Training set will not affect the speed. In your second post, v100 is 5 times faster than k80. I use titanxp. May I add your notebook to README?

ak9250 commented 5 years ago

ok I had some credits on gcp so I used a v100 to train first at that time, I am working on a kaggle version which uses a p100 will post it once it is working

ak9250 commented 5 years ago

still getting the utils.util module not found on kaggle for train.py was wondering if you could take a look and see what could be wrong. It is alot faster though than google colab and unzipping celebA took probably less than a minute https://www.kaggle.com/ahsenk/learningtopainting

ak9250 commented 5 years ago

@hzwer yes feel free to add the google colab notebook to the readme or in the repo as a jupyter notebook, do to save a copy in drive then file->save a copy in github then choose this repo and commit. Havent had a chance to fix the kaggle notebook yet and not sure what the error could be there.

ak9250 commented 5 years ago

@hzwer still getting out of memory error on a v100 instace of gcp I guess I will have to retrain it on a much smaller batch size to get more than 5000 strokes? step 1034, L2Loss = 0.004280742257833481 step 1035, L2Loss = 0.004276599269360304 step 1036, L2Loss = 0.004279495682567358 step 1037, L2Loss = 0.0042714583687484264 step 1038, L2Loss = 0.004271643236279488 Traceback (most recent call last): File "baseline/test.py", line 58, in actions = actor(torch.cat([canvas, img, stepnum, coord], 1)) File "/opt/anaconda3/lib/python3.7/site-packages/torch/nn/modules/module.py", line 489, in call result = self.forward(*input, **kwargs) File "/home/jupyter/LearningToPaint/baseline/DRL/actor.py", line 109, in forward x = F.relu(self.bn1(self.conv1(x))) File "/opt/anaconda3/lib/python3.7/site-packages/torch/nn/functional.py", line 862, in relu result = torch.relu(input) RuntimeError: CUDA out of memory. Tried to allocate 1024.00 KiB (GPU 0; 15.75 GiB total capacity; 14.78 GiB already allocated; 2.94 MiB free; 4.51 MiB cached)

hzwer commented 5 years ago

Oh, a step contains 5 strokes actually and you can add 'with no_grad' for forward to save gpu memory

hzwer commented 5 years ago

btw, if the stepnums of testing and training are different, you cannot get the best performance

ak9250 commented 5 years ago

@hzwer ok so 40 steps is 200 strokes and how exactly do you add with no_grad?
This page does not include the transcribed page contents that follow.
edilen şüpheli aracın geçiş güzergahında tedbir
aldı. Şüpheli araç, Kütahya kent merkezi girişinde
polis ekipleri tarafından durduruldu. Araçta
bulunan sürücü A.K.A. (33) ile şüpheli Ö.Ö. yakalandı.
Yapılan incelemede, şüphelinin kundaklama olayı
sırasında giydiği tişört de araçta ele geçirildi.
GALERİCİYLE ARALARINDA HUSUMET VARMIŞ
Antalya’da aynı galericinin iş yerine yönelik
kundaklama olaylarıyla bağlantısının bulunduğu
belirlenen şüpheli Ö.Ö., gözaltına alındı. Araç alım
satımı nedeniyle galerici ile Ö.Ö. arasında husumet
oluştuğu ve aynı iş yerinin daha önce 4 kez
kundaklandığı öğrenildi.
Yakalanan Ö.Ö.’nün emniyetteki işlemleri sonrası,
Also I tried with 40 steps the test image looks like this 40steps and with 763 steps before memory error stops it, it looks like this 763steps I think 763 steps or 3815 strokes looks better quality wise

hzwer commented 5 years ago

I add with torch.no_grad to test, you can have a try. I trained the new models using wrong parameters 2 days ago, so I need another 2 day to provide you with some new trained actor.

ak9250 commented 5 years ago

@hzwer tried it again, it still stops at 763 steps RuntimeError: CUDA error: out of memory and thanks

hzwer commented 5 years ago

image I tried it in my GPU environment. I got GPU out of memory without torch.no_grad, but it was ok after adding this instruction. In theory, as the graph of each step is deleted in real time, there is no possibility of exceeding the GPU memory.
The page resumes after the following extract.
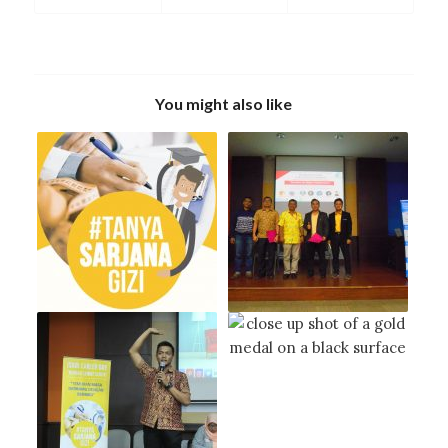
You might also like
ak9250 commented 5 years ago

@hzwer does it stop for you at any step, like are you able to get to 3000? Screen Shot 2019-04-14 at 9 34 51 AM

ak9250 commented 5 years ago

@hzwer stops at 1074 steps on a p100 in kaggle Screen Shot 2019-04-14 at 11 15 21 AM

hzwer commented 5 years ago

image

Maybe you saved other variables in the GPU?

ak9250 commented 5 years ago

see the colab notebook, is there anything wrong? https://colab.research.google.com/drive/1RGYSfsK1yvcH-hSRVEF4HImgOj0VM806

hzwer commented 5 years ago

image "with torch.no_grad():" was missed?

ak9250 commented 5 years ago

ah I overwrote it when writing out test.py again forgot to add that thanks

ak9250 commented 5 years ago

@hzwer are you looking to add the google colab notebook to the repo, I think its easier to setup and run anything from there including in any changes in the repo?

hzwer commented 5 years ago

You can make a pull request or I add it tomorrow. Thank you.